The Claimant was a care assistant dismissed over two charges of misconduct. As is often the case, his written contract of employment identified that the disciplinary procedure contained within his employer’s Employee Handbook was incorporated into his contractual terms and conditions. The Handbook identified that he had “the right to lodge an appeal”. He did so and following appeal, he was told that his appeal was successful but there was no mention of whether one of the allegations against him had been overturned. He refused to return to work and brought an unfair dismissal claim.
At the ET hearing, the employer unsuccessfully argued that the successful appeal had re-instated him and so he had not been dismissed. The ET found he had been unfairly dismissed. This was over-turned on appeal to the Employment Appeal Tribunal (EAT), and following further appeal, the Court of Appeal has reviewed all the case authorities and sided firmly on the side of the EAT, confirming that the ET got it wrong.
The Court of Appeal has identified the following key principles, and I quote Lord Justice Sales directly:
“it is implicit in a term in an employment contract conferring a contractual right to appeal against disciplinary action taking the form of dismissal that, if an appeal is lodged, pursued to its conclusion and is successful, the effect is that both employer and employee are bound to treat the employment relationship as having remained in existence throughout.
By including a contractual right of appeal in the employment contract, the employer makes available to the employee a facility to seek to overturn the disciplinary decision made against him and to have the dismissal treated as being of no effect.
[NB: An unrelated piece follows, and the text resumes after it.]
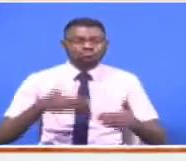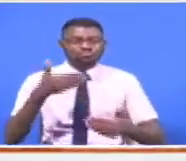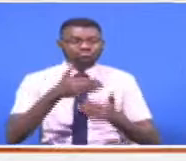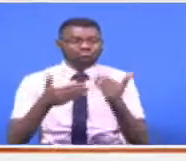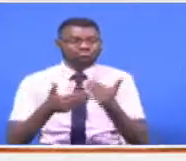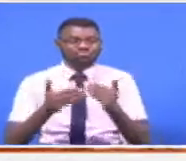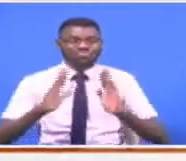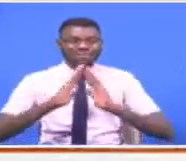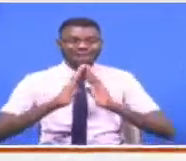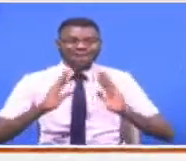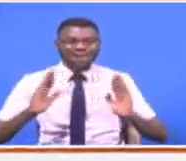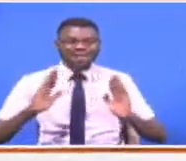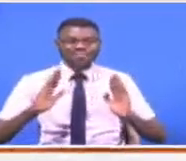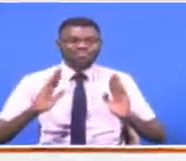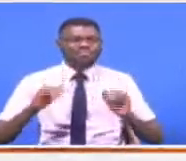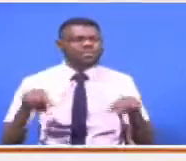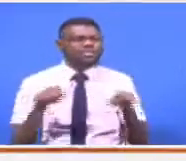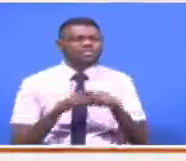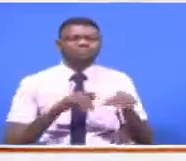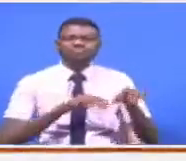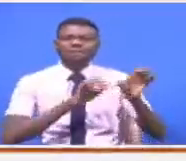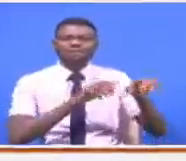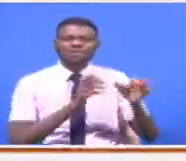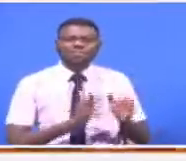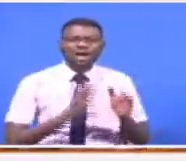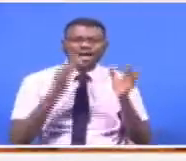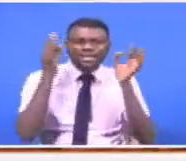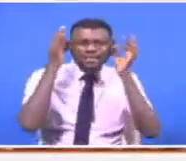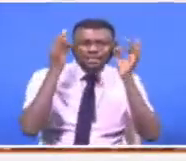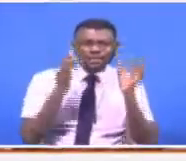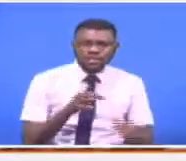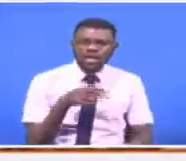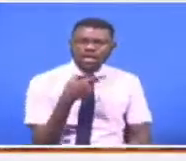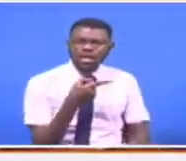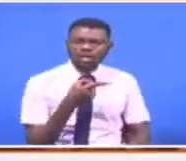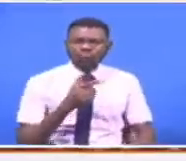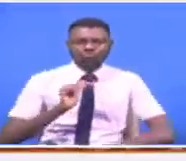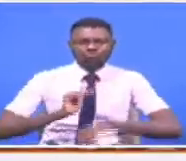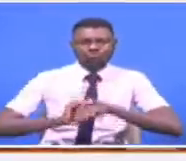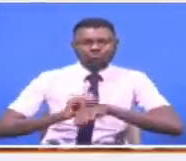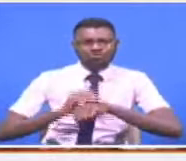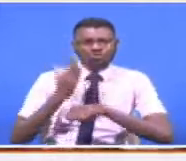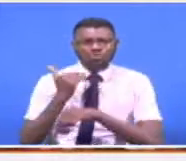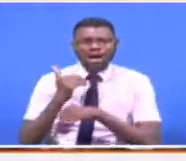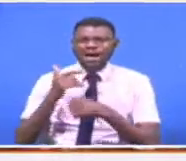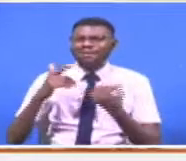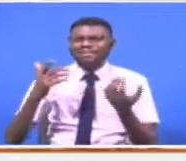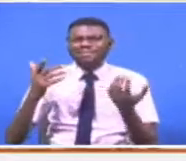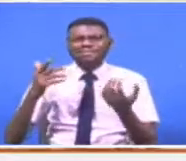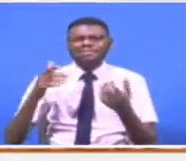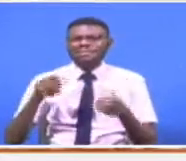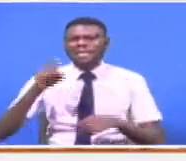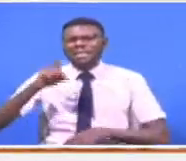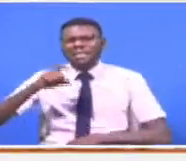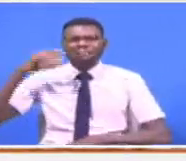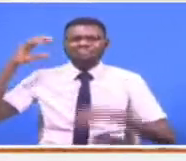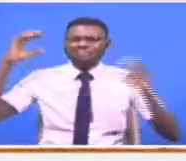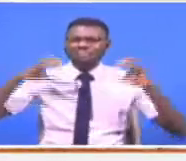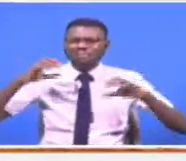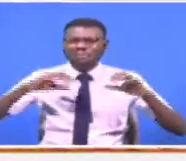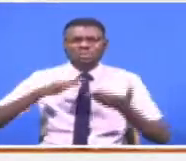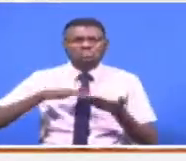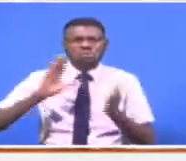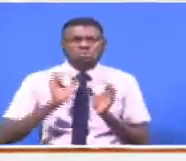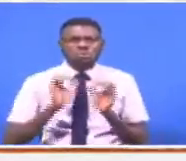the decision by these farmers to embrace crops that are resilient to harsh climate condition is an awakening call to other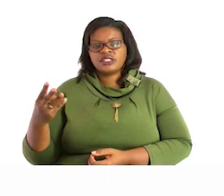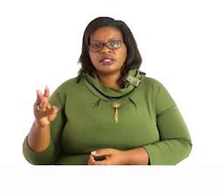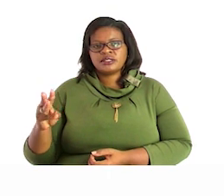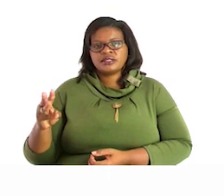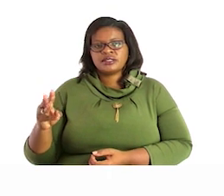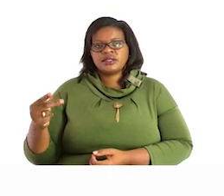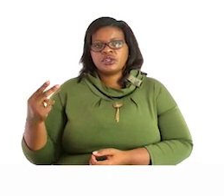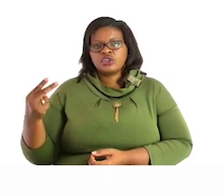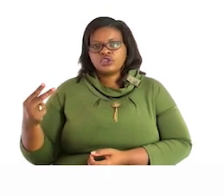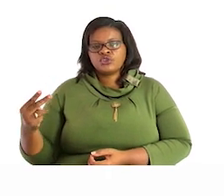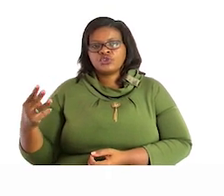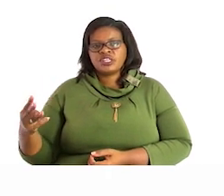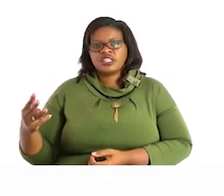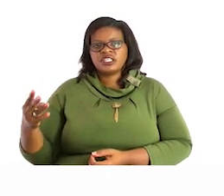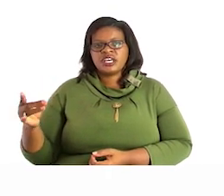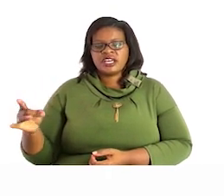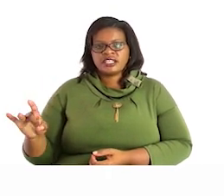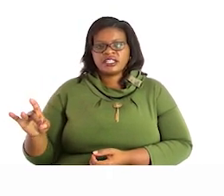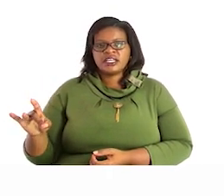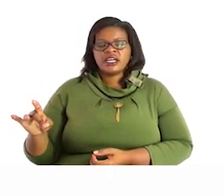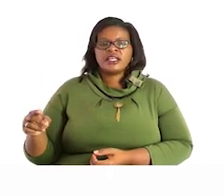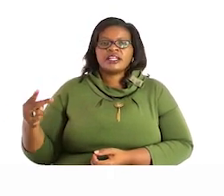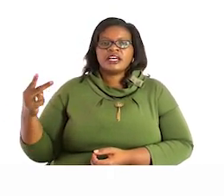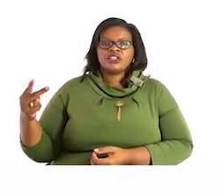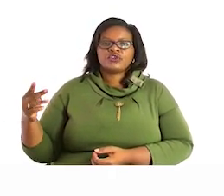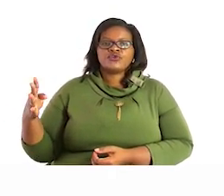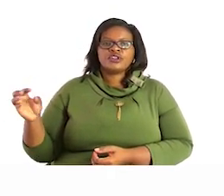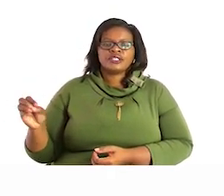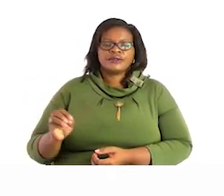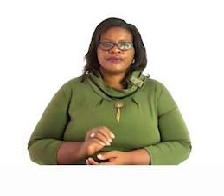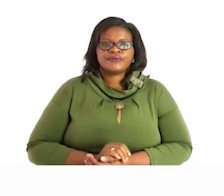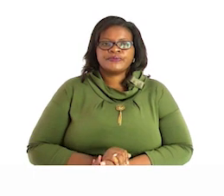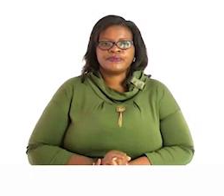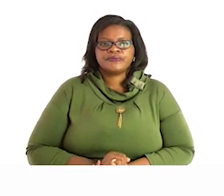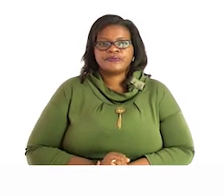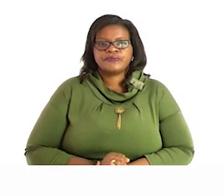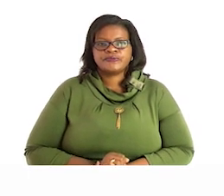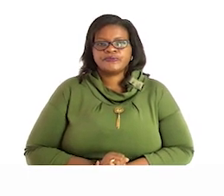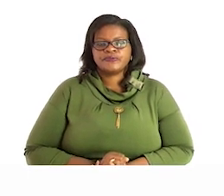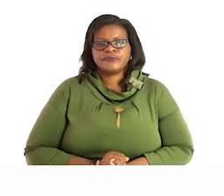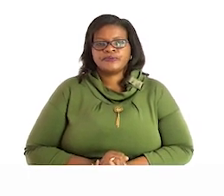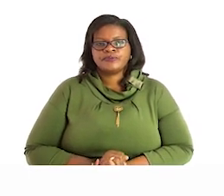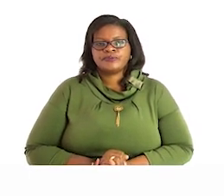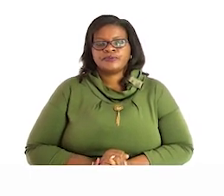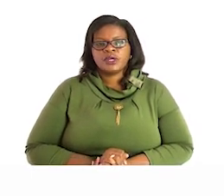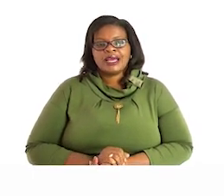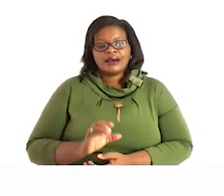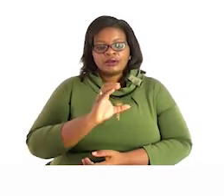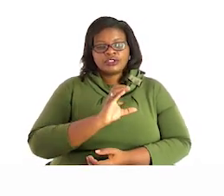238 then the last one will be 240 then on c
If the appeal is successful, then subject to any other contractual provisions, the employee is entitled to be treated as having never been dismissed, to be paid all back pay and to have the benefit of all other terms of his contract of employment through the relevant period and into the future.
Conversely, if the employee exercises his right of appeal under the contract and does not withdraw the appeal before its conclusion, it is obvious on an objective basis that he is seeking to be restored to his employment and is asking and agreeing (if successful) to be treated as continuing to be employed under his contract of employment for the interim period since his previous dismissal and continuing into the future, so that that dismissal is treated as having no effect. It is not a reasonable or correct interpretation of the term conferring a right of appeal that a successful appeal results in the employee having an option whether to return to work or not.
If an appeal is brought pursuant to such a term and is successful, the employer is contractually bound to treat the previous dismissal as having no effect and the employee is bound in the same way. That is inherent in the very concept of an appeal in respect of a disciplinary dismissal”.
The Court of Appeal took into account the fact that an employee may lodge an appeal not to get his or her job back but for other reasons – for example, to clear his or her name so as to improve the chances of finding other work or so as not to lose up to 25% of any compensation (for non-compliance with the ACAS Code of Practice on Disciplinary and Grievance Procedures).
There is a little twist in this tale: the Court of Appeal said that the Claimant might have had a claim for constructive dismissal, because of the employer’s failure to address questions about the validity of the allegations made against him. The Claimant might therefore have another bite at the cherry – but the main gist of the case is about the effect of a successful appeal.
So, an important decision and one that any employee who wishes to lodge an appeal should reflect on.